Customer: “Nah, I want generic not brand.”
Me: “The brand is cheaper.”
Customer: “Well, anyways, I want it for $4.00″
Me: “I can’t do anything about that, but maybe your insur-”
Customer: “I don’t have insurance. Give me the generic.”
Me: “Ma’m, the generic will cost you over $12.”
Customer: “The TV said you have generic’s for $4.00″
(The customer’s friend walks up. I continue to input the prescription.)
Customer (to friend): ”Can you believe this, it’s an hour’s wait.”
Friend: “What, naw, I ain’t fixin’ to stay in here no g** d*** hour. You gonna fill it now.”

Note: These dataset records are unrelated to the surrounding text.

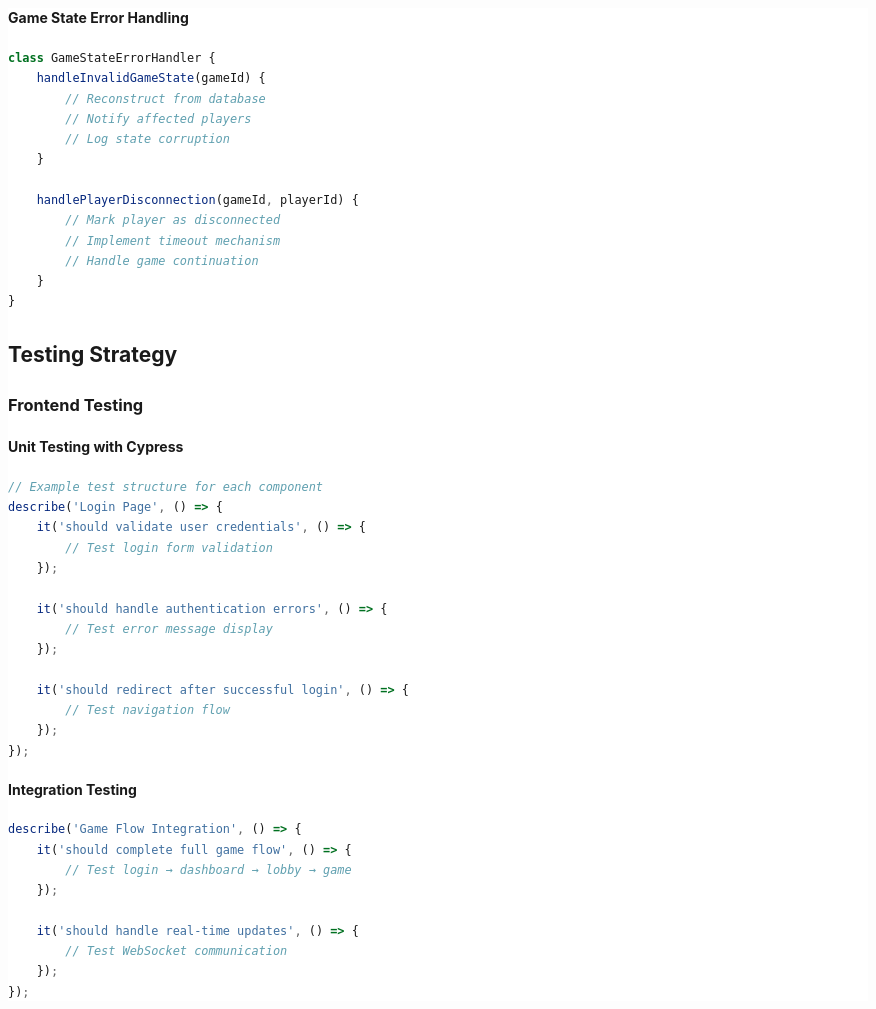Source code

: #### Game State Error Handling
```javascript
class GameStateErrorHandler {
    handleInvalidGameState(gameId) {
        // Reconstruct from database
        // Notify affected players
        // Log state corruption
    }
    
    handlePlayerDisconnection(gameId, playerId) {
        // Mark player as disconnected
        // Implement timeout mechanism
        // Handle game continuation
    }
}
```

## Testing Strategy

### Frontend Testing

#### Unit Testing with Cypress
```javascript
// Example test structure for each component
describe('Login Page', () => {
    it('should validate user credentials', () => {
        // Test login form validation
    });
    
    it('should handle authentication errors', () => {
        // Test error message display
    });
    
    it('should redirect after successful login', () => {
        // Test navigation flow
    });
});
```

#### Integration Testing
```javascript
describe('Game Flow Integration', () => {
    it('should complete full game flow', () => {
        // Test login → dashboard → lobby → game
    });
    
    it('should handle real-time updates', () => {
        // Test WebSocket communication
    });
});
```

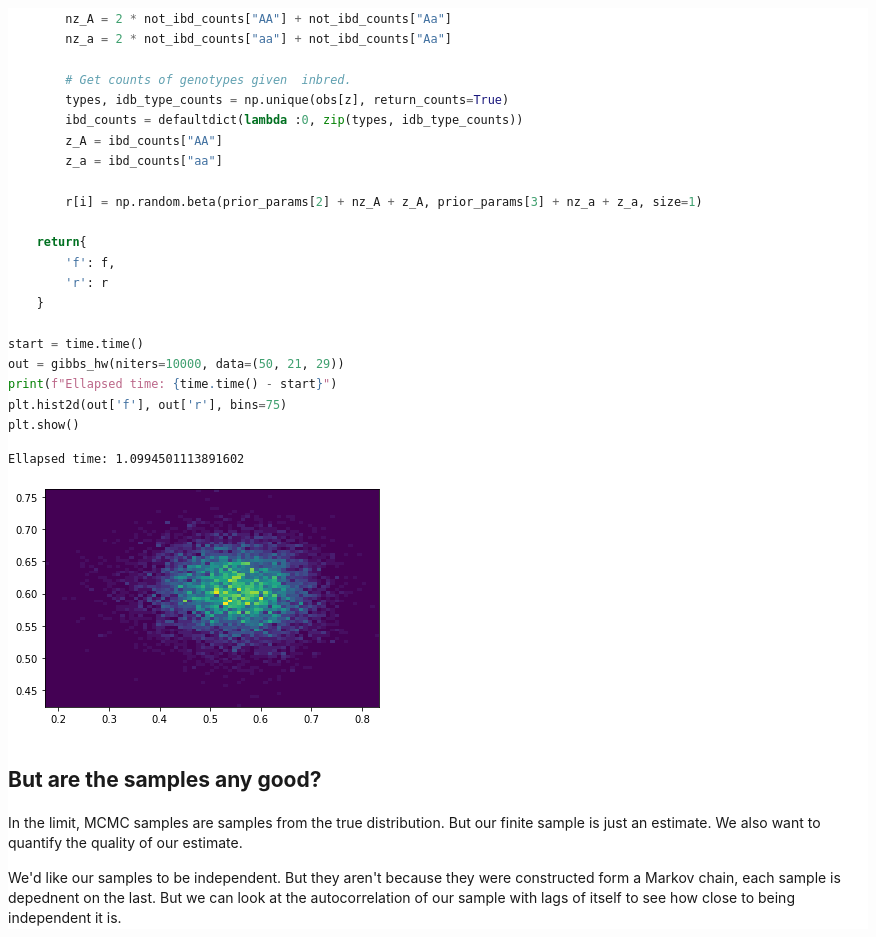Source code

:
 ```python
        nz_A = 2 * not_ibd_counts["AA"] + not_ibd_counts["Aa"] 
        nz_a = 2 * not_ibd_counts["aa"] + not_ibd_counts["Aa"]

        # Get counts of genotypes given  inbred.
        types, idb_type_counts = np.unique(obs[z], return_counts=True)
        ibd_counts = defaultdict(lambda :0, zip(types, idb_type_counts))
        z_A = ibd_counts["AA"]
        z_a = ibd_counts["aa"]

        r[i] = np.random.beta(prior_params[2] + nz_A + z_A, prior_params[3] + nz_a + z_a, size=1)
    
    return{
        'f': f,
        'r': r
    }
        
start = time.time()    
out = gibbs_hw(niters=10000, data=(50, 21, 29))
print(f"Ellapsed time: {time.time() - start}")
plt.hist2d(out['f'], out['r'], bins=75)
plt.show()
```

    Ellapsed time: 1.0994501113891602



    
![png](/assets/images/hw_mcmc/output_30_1.png)
    


## But are the samples any good?

In the limit, MCMC samples are samples from the true distribution. But our finite sample is just an estimate. We also want to quantify the quality of our estimate. 

We'd like our samples to be independent. But they aren't because they were constructed form a Markov chain, each sample is depednent on the last. But we can look at the autocorrelation of our sample with lags of itself to see how close to being independent it is.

(Looking at me, I decide to respond. A line has started behind them.)
Me: “Sir, let’s put that in perspective. See that person in the back of the line.”
Friend: “I ain’t worried about that person, fill the damn prescription.”
Me: “We’re in the process, but say I put your friend’s script in. Then when the lady in the back of the line gets up here, I’ll put her’s ahead of your friend’s. Would that be fair?”
Customer: “Hey, wait a damn second. You better not fill that b****es medicine before mine.”
Me: “I won’t do that, trust me. But we didn’t just open. It is past 2:00pm and we have had plenty of people stop by today.”
Friend: “Hell, we was here first. You closed for thirty minutes, we ought to be first to be filled.”
Me: “Yes, your correct but we closed for lunch. That means all production stopped. We have over thirty in fill right now ahead of you. However, we will get it to you today.”
Friend: “Well, she needs it.”
Me: “Okay, well it will be $9.68. Check back in an hour, 3:00pm.”
Friend: “Wait a darn minute, it’s supposed to be $4.00. Says so on the tv. She wants generic.”